A campus like UT is notoriously a dangerous place for women. Two women have already raped in the first few weeks of school this semester. Emails quickly circulated telling women how to defend themselves — each unabashedly criticizing women who don’t carry cell phones. One went as far to say, “If you don’t have a cell phone, shame on you!” As a woman, was I being irresponsible by not having one?

It is this sense of blanketing safety that keeps bringing me back to consider signing up for cell phone service again, a sense of safety from not being alone that I along with the rest of our country craves. I remember listening fascinated during the Columbine shootings to the account of the student who had called 911 from a classroom while the killers were still stalking the school. And now, the calls that came from the doomed flights of Sept. 11 haunt my imagination. A last phone call to say “I love you” seems priceless — ironically quite different than the materialistic image of yuppies in BMWs that cell phones had once cultivated in me.

I decided to look into getting a new phone and signing up again for service. I looked into all of the different providers, and, as fate would have it, none could offer me consistent service from Knoxville to North Carolina. One salesman explained that I’d either lose the signal through the gorge on 1I-40 or through the national park.

“They won’t let us put up towers in the park,” he told me. “Wonder why?” I laughed sarcastically. He didn’t seem amused.
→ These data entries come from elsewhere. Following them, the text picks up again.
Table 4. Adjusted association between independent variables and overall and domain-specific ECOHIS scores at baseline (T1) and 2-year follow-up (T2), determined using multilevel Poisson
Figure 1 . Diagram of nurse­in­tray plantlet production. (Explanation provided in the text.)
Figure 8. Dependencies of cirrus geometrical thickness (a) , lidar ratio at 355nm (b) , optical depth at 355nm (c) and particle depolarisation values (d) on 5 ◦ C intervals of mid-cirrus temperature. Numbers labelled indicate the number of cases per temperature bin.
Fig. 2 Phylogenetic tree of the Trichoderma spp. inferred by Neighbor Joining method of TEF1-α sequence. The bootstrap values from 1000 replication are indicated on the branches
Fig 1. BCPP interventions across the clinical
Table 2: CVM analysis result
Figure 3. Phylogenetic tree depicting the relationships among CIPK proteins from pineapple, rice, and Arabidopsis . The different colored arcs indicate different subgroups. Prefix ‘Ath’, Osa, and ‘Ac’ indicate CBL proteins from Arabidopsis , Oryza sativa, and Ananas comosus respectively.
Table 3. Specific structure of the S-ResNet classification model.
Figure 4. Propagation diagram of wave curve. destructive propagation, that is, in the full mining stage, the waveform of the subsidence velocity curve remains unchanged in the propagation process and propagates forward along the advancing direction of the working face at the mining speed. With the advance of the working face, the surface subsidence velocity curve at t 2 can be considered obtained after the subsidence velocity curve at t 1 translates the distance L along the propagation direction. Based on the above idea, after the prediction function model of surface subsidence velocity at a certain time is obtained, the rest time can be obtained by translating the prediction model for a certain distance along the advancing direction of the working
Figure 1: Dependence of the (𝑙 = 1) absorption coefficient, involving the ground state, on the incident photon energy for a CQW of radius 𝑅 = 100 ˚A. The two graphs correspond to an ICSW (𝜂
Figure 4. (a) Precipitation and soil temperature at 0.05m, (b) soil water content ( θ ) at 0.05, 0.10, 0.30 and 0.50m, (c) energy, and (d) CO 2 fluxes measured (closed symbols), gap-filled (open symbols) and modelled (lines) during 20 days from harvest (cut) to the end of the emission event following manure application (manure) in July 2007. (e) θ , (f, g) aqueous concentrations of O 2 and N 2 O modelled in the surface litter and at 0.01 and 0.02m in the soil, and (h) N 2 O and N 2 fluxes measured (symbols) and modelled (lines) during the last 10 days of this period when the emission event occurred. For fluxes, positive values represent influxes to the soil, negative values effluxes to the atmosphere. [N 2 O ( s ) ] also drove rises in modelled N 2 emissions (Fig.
After weighing the pros and cons again, I walked away without a phone.

I visited my parents in Tennessee this last weekend and couldn’t help but stare for a while at the enormous cell tower that now interrupts their view of the mountains, planted in the middle of the field that surrounds their country suburb. The tower is obnoxious in its ugliness, and I hate it, but then again, when driving my 11-year-old car late at night, I don’t like feeling alone either.

I keep thinking that, if necessary, I’ll send my emergency calls and last “I love you’s” via some telepathic spiritual network that doesn’t need monumental towers of metal to work, but I look at cell phones and cell phone advertisements differently today than I did a few years ago. They aren’t evil, just bothersome. At least for now, I’ll remain without, waiting to catch up to technology and wishing that I won’t have to.